(WORK TASK): Reproduce the stretch of the movie review from "So yeah, all" through "in the movie." word for word.

So yeah, all in all, it was pretty bangin’. Pardon the bad pun. Highlight: Christian Grey's sexy body. Only criticism: The John Legend song on the soundtrack was nowhere to be found in the movie.

(EXCERPTED RECORDS):

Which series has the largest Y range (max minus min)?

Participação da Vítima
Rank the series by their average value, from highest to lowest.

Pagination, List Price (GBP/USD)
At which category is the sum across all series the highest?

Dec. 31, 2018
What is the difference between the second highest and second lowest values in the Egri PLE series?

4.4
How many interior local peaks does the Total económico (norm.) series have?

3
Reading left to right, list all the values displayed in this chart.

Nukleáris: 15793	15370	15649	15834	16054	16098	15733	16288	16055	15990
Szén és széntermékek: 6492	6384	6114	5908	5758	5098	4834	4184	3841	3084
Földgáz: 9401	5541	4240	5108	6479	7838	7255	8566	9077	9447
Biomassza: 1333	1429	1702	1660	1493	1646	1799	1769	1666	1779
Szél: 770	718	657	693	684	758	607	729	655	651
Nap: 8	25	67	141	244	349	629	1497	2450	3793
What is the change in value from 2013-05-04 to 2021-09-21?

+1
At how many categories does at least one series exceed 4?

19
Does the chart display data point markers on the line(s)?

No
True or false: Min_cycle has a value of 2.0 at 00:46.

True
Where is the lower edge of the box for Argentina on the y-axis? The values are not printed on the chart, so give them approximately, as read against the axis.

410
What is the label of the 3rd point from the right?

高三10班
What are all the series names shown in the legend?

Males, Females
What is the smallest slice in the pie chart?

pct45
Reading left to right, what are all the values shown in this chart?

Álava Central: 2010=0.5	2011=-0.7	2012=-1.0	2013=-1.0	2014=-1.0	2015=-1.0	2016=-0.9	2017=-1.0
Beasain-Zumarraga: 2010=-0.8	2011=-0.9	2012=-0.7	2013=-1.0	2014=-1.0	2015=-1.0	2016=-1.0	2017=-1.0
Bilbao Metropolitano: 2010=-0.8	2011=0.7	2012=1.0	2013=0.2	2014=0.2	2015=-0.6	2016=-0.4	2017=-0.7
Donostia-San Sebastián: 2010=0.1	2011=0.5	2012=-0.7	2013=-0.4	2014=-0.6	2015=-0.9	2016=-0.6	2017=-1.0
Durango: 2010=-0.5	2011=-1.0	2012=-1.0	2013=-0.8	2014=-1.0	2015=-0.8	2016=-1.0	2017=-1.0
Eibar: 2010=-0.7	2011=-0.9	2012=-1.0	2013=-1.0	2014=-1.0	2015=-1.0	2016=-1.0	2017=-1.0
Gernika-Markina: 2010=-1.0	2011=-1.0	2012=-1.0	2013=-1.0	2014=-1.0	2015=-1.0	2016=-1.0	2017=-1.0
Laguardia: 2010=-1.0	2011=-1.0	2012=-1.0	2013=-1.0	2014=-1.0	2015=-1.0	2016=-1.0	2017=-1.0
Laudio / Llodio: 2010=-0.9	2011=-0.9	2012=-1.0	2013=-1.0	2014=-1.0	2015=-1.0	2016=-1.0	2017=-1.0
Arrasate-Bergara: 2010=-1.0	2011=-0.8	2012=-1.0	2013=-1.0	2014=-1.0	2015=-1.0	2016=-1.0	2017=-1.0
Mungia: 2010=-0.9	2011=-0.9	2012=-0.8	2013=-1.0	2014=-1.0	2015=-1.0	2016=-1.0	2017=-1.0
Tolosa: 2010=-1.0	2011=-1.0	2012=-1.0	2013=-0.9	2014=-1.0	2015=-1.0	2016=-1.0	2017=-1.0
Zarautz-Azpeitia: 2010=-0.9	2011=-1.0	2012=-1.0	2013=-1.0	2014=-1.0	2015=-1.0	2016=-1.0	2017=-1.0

(REPLY TO THE EXERCISE):
So yeah, all in all, it was pretty bangin’. Pardon the bad pun. Highlight: Christian Grey's sexy body. Only criticism: The John Legend song on the soundtrack was nowhere to be found in the movie.